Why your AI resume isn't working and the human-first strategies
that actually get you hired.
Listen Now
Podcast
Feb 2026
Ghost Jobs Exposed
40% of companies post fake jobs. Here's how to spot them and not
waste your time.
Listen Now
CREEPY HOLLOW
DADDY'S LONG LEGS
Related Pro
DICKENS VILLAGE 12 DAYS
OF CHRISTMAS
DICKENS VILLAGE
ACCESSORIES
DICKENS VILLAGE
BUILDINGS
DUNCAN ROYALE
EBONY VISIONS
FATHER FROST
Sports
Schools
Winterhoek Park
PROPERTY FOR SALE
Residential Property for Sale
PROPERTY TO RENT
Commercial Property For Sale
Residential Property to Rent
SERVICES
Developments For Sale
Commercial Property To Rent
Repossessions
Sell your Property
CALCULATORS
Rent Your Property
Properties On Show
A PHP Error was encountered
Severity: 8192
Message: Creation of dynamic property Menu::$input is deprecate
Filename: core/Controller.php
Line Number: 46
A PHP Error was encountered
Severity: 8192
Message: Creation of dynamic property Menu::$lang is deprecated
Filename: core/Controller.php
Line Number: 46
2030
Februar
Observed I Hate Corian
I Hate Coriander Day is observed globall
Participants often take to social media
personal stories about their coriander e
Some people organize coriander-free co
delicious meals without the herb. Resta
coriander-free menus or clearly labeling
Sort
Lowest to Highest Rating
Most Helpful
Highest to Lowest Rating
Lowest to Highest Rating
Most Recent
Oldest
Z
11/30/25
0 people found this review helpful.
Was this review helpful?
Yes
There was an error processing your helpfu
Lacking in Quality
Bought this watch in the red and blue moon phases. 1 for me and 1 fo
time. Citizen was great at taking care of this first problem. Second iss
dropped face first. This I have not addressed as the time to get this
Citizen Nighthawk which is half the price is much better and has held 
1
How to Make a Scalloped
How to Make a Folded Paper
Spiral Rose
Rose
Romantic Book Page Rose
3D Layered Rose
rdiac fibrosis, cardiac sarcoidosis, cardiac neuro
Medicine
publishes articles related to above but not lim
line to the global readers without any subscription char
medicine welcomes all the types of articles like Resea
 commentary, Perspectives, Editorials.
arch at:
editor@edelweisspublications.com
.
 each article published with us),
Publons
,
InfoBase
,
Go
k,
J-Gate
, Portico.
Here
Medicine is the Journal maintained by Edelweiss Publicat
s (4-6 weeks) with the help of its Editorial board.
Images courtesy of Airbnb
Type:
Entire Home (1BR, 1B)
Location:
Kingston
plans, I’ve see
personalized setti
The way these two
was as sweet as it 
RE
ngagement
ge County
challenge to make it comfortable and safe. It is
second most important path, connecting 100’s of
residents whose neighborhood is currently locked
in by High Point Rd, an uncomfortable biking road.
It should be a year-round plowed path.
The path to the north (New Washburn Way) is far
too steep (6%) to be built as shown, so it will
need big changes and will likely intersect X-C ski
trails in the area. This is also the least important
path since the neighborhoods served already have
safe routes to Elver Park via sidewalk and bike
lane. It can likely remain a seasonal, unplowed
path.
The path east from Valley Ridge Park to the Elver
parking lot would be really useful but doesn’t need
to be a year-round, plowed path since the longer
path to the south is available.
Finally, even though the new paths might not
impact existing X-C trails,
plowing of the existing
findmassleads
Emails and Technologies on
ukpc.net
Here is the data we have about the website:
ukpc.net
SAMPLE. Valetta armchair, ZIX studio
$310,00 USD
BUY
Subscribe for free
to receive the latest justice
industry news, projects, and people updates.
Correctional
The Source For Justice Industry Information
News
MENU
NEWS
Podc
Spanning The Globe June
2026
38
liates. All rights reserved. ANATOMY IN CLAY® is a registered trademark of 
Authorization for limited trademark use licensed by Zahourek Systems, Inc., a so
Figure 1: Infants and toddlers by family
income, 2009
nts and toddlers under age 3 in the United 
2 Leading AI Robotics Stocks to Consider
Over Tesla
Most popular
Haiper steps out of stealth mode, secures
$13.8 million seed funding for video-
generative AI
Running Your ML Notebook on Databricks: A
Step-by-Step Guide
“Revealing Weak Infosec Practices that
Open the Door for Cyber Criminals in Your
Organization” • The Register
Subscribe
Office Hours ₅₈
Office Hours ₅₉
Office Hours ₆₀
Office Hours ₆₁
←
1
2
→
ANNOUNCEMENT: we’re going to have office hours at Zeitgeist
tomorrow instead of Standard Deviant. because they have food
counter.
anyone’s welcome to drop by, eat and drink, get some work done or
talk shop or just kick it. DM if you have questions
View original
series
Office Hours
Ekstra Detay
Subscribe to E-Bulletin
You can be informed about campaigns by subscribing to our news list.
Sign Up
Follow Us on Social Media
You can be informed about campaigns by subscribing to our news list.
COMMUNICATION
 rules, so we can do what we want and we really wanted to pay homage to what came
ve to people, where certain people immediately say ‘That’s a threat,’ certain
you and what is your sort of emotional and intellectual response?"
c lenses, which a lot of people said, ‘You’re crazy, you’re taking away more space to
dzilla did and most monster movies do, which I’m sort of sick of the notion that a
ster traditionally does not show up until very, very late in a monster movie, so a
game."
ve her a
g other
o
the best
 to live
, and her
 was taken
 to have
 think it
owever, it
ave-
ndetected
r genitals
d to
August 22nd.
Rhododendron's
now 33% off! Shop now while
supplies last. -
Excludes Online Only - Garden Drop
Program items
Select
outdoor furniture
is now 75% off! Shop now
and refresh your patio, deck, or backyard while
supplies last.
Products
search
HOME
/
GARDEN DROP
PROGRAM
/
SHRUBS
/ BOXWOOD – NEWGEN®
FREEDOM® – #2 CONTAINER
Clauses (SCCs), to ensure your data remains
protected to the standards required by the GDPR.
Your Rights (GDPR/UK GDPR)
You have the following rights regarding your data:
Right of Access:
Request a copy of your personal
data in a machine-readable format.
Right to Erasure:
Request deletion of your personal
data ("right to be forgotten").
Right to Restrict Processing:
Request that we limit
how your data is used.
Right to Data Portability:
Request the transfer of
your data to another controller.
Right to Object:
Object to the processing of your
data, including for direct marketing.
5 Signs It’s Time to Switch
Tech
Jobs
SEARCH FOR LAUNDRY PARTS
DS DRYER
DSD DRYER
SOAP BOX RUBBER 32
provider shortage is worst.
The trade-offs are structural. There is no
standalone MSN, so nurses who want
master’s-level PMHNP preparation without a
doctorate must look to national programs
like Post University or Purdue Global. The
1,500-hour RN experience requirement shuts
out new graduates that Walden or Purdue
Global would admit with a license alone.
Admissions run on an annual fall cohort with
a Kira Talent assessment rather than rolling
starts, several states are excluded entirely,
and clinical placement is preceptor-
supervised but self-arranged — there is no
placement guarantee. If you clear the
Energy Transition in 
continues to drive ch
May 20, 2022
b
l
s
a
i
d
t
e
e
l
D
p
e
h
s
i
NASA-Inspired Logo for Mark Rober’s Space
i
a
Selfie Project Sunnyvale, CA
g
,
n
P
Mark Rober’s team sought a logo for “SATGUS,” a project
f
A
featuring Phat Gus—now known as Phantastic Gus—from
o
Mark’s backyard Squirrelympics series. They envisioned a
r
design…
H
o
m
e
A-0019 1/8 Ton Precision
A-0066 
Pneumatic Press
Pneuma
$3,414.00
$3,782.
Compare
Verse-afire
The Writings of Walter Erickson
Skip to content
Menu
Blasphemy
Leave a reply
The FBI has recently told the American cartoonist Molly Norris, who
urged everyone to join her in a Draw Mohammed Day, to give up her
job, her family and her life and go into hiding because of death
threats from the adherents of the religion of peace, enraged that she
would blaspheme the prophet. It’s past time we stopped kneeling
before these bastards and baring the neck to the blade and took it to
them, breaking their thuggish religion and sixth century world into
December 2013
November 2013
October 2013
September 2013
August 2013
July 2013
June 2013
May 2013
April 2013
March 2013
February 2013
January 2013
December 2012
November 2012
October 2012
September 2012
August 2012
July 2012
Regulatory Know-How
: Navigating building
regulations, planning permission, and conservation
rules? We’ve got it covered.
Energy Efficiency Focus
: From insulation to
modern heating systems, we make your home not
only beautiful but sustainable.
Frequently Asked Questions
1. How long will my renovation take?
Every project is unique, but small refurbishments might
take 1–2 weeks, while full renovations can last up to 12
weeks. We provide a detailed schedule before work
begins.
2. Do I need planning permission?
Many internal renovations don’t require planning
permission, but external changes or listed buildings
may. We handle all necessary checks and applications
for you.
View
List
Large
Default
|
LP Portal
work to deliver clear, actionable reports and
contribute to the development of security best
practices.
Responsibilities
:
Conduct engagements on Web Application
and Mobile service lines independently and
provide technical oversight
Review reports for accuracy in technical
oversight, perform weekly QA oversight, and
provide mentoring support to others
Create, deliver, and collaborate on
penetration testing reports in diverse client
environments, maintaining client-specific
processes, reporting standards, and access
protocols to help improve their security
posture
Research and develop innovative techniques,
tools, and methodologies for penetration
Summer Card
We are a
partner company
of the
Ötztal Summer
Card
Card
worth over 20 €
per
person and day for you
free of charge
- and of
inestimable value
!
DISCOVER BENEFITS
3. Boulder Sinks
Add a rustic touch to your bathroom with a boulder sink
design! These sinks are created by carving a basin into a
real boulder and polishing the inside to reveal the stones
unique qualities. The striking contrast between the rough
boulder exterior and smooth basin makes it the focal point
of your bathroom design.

» **Problem to work on**
One stretch of the lines above is wanted, from the line that contains "40% of companies" through the line that contains "Participants often take to social media". Output it exactly.

» **Output of the exercise**
40% of companies post fake jobs. Here's how to spot them and not
waste your time.
Listen Now
CREEPY HOLLOW
DADDY'S LONG LEGS
Related Pro
DICKENS VILLAGE 12 DAYS
OF CHRISTMAS
DICKENS VILLAGE
ACCESSORIES
DICKENS VILLAGE
BUILDINGS
DUNCAN ROYALE
EBONY VISIONS
FATHER FROST
Sports
Schools
Winterhoek Park
PROPERTY FOR SALE
Residential Property for Sale
PROPERTY TO RENT
Commercial Property For Sale
Residential Property to Rent
SERVICES
Developments For Sale
Commercial Property To Rent
Repossessions
Sell your Property
CALCULATORS
Rent Your Property
Properties On Show
A PHP Error was encountered
Severity: 8192
Message: Creation of dynamic property Menu::$input is deprecate
Filename: core/Controller.php
Line Number: 46
A PHP Error was encountered
Severity: 8192
Message: Creation of dynamic property Menu::$lang is deprecated
Filename: core/Controller.php
Line Number: 46
2030
Februar
Observed I Hate Corian
I Hate Coriander Day is observed globall
Participants often take to social media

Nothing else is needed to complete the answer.